Bangert AS, Reuter-Lorenz PA, Seidler RD. Acta Psychol. 2011; 136(1): 20-34.

Affiliation

University of Michigan, Department of Psychology, East Hall, 530 Church Street, Ann Arbor, MI 48109-1109, USA.

Copyright

(Copyright © 2011, Elsevier Publishing)

DOI

10.1016/j.actpsy.2010.09.006

PMID

20955998

PMCID

PMC3019300

Abstract

Currently, it is unclear what model of timing best describes temporal processing across millisecond and second timescales in tasks with different response requirements. In the present set of experiments, we assessed whether the popular dedicated scalar model of timing accounts for performance across a restricted timescale surrounding the 1-second duration for different tasks.

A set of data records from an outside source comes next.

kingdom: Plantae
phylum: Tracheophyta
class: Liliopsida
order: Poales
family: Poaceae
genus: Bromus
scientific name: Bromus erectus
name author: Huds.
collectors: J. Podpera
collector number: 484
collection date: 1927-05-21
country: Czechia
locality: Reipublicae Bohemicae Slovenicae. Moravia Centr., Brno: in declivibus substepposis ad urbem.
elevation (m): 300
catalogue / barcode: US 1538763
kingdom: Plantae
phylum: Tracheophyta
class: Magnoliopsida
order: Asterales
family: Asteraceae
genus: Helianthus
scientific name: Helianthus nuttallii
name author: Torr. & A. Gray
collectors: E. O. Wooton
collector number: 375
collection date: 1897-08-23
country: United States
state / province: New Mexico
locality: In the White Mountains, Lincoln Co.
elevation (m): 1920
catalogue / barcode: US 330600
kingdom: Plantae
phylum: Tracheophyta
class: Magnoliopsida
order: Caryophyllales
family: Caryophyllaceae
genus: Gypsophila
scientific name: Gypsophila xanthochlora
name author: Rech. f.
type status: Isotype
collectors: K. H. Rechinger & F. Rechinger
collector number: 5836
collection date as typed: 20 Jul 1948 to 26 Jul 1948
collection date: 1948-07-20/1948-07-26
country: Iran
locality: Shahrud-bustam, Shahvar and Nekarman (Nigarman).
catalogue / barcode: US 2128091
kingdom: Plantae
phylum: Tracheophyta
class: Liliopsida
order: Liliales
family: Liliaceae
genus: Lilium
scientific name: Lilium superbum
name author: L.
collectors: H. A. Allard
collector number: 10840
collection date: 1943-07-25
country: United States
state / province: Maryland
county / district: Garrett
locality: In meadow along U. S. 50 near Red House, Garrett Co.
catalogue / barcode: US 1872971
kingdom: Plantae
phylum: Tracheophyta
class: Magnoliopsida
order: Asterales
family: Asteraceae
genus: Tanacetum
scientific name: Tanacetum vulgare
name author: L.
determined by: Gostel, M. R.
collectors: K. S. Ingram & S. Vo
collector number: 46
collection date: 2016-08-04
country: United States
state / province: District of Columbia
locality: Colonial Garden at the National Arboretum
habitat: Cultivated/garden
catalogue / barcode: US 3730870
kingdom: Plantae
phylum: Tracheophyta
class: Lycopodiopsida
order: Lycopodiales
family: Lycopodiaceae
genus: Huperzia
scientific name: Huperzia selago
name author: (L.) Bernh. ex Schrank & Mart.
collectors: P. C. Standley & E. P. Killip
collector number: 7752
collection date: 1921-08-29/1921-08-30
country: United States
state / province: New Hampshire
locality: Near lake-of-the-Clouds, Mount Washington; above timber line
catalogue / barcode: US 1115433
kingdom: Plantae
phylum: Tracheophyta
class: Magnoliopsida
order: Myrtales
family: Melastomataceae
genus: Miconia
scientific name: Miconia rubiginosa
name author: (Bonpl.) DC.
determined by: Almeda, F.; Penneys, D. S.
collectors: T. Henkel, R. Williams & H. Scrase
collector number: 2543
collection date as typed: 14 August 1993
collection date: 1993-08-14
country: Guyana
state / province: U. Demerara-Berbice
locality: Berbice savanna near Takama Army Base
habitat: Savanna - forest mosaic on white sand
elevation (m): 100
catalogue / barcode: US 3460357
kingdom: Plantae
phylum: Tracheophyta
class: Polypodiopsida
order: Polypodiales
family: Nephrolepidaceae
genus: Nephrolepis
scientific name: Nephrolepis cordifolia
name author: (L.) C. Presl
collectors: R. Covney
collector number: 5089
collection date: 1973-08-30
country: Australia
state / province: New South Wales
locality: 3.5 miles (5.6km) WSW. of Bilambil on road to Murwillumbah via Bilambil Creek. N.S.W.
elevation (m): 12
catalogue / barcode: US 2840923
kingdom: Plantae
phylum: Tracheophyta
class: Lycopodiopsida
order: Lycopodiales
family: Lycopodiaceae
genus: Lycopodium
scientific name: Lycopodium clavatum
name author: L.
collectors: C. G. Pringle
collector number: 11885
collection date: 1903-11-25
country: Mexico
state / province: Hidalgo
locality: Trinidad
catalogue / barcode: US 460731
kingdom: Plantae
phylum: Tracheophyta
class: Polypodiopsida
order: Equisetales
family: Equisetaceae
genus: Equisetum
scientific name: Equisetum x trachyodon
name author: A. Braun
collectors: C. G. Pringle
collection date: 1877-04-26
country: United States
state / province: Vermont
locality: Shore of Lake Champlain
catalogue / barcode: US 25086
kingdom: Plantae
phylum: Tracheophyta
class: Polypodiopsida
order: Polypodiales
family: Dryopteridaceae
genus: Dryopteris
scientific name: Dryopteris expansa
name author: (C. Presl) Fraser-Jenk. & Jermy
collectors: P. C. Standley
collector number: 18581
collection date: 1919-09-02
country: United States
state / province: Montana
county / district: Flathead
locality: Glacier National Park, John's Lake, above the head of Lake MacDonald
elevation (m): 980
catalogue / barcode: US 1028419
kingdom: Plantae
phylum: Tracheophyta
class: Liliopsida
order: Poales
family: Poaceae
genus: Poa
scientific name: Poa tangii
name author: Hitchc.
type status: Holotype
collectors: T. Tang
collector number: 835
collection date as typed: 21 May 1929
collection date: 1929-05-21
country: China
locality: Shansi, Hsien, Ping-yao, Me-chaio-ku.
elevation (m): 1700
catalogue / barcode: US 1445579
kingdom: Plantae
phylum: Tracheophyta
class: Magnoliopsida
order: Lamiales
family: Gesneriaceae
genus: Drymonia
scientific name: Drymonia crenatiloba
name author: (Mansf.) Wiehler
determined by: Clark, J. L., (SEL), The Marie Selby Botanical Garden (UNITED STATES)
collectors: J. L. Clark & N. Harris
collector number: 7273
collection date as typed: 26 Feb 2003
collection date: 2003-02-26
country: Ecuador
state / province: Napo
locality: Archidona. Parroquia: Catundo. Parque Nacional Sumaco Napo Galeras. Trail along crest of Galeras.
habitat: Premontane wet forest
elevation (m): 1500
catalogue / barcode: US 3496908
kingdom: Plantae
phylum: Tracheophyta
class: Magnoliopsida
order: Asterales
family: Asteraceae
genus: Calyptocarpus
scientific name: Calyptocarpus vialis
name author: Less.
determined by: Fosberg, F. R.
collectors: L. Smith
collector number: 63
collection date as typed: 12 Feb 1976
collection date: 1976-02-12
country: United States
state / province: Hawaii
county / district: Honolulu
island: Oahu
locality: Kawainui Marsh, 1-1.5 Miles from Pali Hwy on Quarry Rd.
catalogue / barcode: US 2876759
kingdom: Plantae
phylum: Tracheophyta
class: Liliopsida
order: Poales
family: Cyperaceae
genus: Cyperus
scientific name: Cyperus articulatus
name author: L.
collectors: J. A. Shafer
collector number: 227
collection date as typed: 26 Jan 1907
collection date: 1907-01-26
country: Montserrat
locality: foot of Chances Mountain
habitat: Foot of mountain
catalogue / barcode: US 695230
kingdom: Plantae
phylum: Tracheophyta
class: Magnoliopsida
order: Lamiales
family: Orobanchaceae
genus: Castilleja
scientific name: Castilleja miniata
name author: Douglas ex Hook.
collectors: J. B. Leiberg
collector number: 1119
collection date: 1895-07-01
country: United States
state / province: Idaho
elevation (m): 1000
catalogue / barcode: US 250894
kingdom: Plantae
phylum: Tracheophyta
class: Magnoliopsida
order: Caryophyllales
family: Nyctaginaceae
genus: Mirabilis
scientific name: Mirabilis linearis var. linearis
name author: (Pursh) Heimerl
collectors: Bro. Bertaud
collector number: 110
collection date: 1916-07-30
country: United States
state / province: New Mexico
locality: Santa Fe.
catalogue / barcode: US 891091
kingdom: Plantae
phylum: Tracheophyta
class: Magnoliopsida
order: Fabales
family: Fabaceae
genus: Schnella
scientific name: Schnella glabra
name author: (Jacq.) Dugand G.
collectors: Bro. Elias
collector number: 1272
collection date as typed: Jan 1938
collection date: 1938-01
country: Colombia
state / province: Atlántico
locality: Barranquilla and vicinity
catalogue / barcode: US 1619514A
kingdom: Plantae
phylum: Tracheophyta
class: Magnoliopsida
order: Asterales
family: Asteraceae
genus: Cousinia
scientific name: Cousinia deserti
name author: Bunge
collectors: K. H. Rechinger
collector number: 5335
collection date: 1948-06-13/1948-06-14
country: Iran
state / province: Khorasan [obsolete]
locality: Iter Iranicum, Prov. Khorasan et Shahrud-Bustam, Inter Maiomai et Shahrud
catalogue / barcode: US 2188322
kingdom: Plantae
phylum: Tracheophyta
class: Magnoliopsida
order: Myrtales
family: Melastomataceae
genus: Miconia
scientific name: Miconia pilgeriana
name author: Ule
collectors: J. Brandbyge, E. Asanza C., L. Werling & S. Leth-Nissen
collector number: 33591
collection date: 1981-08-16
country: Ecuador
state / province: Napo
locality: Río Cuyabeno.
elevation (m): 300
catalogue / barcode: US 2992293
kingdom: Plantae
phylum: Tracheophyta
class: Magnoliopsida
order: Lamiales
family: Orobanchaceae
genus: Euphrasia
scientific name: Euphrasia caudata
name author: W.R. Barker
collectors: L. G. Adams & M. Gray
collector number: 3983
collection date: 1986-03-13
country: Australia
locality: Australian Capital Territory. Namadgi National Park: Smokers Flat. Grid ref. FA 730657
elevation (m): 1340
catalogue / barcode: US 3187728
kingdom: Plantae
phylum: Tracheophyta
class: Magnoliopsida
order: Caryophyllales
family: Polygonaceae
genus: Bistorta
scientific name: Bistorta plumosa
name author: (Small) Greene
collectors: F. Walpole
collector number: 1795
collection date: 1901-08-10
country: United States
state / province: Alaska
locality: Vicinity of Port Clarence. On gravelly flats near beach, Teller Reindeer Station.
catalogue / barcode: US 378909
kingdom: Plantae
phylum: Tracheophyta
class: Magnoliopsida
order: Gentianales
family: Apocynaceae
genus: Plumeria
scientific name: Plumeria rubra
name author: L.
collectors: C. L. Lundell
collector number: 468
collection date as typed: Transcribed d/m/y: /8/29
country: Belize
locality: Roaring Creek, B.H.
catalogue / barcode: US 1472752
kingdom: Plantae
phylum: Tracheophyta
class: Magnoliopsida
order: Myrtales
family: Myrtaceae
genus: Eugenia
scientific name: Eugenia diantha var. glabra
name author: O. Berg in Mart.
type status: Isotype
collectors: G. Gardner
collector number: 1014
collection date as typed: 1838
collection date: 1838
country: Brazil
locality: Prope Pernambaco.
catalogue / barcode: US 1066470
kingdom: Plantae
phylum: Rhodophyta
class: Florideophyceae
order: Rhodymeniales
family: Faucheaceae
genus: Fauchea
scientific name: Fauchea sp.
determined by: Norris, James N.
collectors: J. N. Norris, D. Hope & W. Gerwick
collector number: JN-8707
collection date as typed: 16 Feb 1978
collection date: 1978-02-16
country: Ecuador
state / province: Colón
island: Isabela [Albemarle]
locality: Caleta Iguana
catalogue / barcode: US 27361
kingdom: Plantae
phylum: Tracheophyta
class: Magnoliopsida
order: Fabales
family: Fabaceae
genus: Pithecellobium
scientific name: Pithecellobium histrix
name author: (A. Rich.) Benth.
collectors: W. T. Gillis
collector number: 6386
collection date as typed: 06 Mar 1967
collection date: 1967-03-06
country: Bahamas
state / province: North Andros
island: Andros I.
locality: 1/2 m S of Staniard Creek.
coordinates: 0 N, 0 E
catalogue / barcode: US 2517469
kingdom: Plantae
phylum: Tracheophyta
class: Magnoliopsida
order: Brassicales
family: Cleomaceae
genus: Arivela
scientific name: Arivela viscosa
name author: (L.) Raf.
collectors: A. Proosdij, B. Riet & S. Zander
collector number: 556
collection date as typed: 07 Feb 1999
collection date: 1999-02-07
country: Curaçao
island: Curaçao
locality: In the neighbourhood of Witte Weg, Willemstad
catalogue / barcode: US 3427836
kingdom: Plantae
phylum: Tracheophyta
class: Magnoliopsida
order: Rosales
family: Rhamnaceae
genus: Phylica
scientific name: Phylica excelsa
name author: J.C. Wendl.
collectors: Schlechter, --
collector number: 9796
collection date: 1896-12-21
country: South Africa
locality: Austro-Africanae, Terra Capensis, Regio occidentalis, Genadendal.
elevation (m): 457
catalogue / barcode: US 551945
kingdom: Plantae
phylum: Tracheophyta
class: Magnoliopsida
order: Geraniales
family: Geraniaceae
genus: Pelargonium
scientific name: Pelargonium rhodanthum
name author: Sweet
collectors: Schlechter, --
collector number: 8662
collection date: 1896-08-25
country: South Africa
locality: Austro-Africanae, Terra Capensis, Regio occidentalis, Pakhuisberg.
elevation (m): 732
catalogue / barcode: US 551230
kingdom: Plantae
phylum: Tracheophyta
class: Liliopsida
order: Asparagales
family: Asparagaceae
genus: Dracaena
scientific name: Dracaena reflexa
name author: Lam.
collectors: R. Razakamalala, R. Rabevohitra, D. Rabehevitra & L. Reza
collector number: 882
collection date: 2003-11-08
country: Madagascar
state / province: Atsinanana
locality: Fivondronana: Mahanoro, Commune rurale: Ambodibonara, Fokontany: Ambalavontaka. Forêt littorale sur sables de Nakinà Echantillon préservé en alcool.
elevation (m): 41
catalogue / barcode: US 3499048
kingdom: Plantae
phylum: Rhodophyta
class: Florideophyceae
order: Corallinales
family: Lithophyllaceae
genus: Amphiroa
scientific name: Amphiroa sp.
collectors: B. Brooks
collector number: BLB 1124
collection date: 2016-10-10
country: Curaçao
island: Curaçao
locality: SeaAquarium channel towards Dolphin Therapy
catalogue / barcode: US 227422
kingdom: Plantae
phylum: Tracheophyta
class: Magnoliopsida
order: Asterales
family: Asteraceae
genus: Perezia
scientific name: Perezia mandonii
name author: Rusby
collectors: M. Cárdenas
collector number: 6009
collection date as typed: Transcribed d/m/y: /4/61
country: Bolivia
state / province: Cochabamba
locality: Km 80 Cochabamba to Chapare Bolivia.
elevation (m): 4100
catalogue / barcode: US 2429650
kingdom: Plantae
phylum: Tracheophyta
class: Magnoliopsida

The first two experiments evaluate whether temporal variability scales proportionally with the timed duration within temporal reproduction. The third experiment compares timing across millisecond and second timescales using temporal reproduction and discrimination tasks designed with parallel structures. The data exhibit violations of the assumptions of a single scalar timekeeper across millisecond and second timescales within temporal reproduction; these violations are less apparent for temporal discrimination. The finding of differences across tasks suggests that task demands influence the mechanisms that are engaged for keeping time.